Much of the housing news reported focuses on inventory and credit guidelines. In case you haven’t noticed housing inventory is low and credit guidelines are tight. These two headlines show up all the time and for good reason. In many markets they are both true.
With interest rates still low and home prices rising in a majority of markets many homeowners appear to be hanging on to their homes. This could be to try and time the sale of their home to coincide with a market peak or they realize that if they do sell their home for top dollar they will be turning around to buy in a market with scarce homes available and paying top dollar as well.
The gap between income and home affordability can be a hard one to bridge and for many potential home buyers it is out of reach due to increasing prices and a tight credit market.
One story I don’t see reported much is that lending volume is down considerably in 2017 and lenders are looking for ways to increase loan applications while not taking on too much risk.
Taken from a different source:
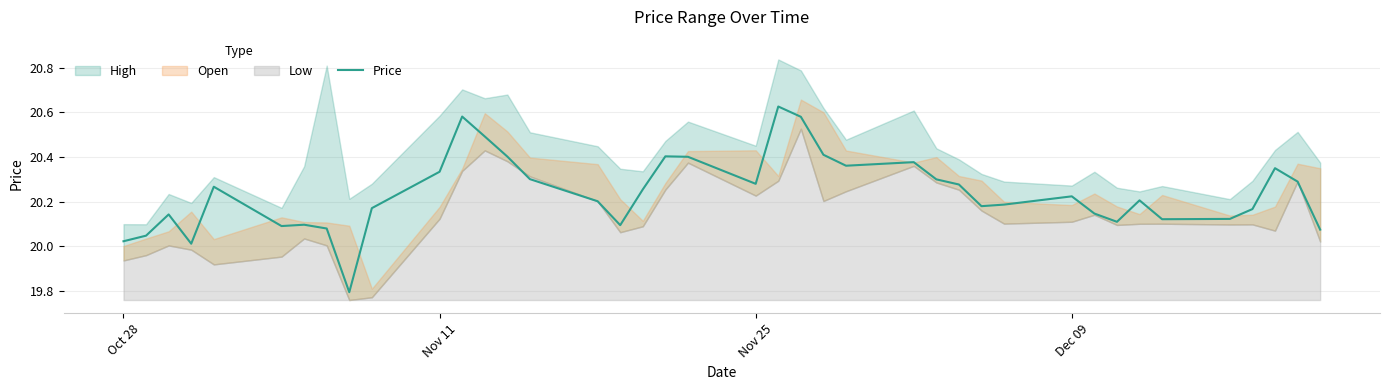

What is the smallest value displayed?

19.8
That line is not an easy one to draw so instead of re-writing guidelines or coming up with something altogether new lenders will typically enhance an existing guideline to cast a wider net in an effort to capture more potential borrowers.
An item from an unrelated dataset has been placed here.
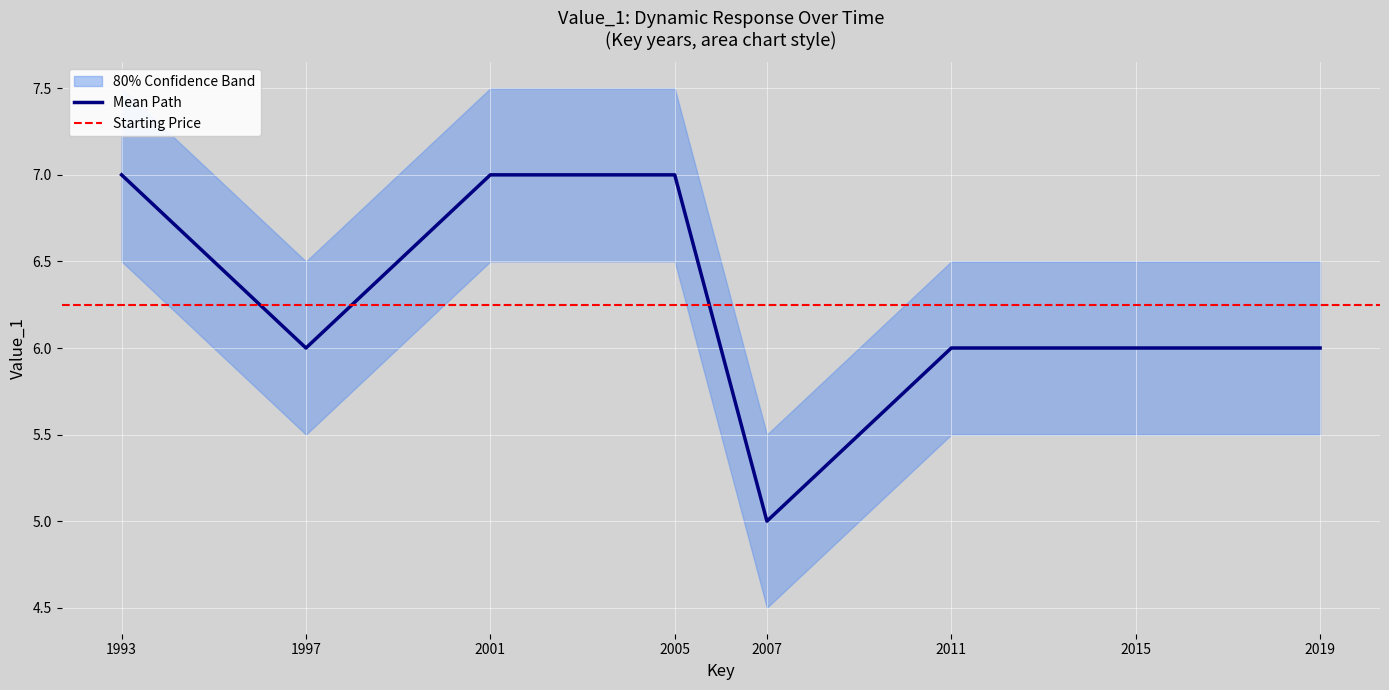

Approximately how many times larger is the value at 1993 compared to 1997?

1.2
Whenever I see a guideline upgrade come along that makes sense and which could help more than just a small percentage of people I like to highlight it. One guideline that has been around a while but recently enhanced is using assets for qualifying income.
We can now use any liquid account including retirement funds (provided the funds are vested and available for withdrawal prior to retirement).
For those in the work force liquid accounts add income to the income they are already earning which means it is a great way to boost purchase power without actually using the funds. In my experience this strategy triggers an average price increase of about $80,000.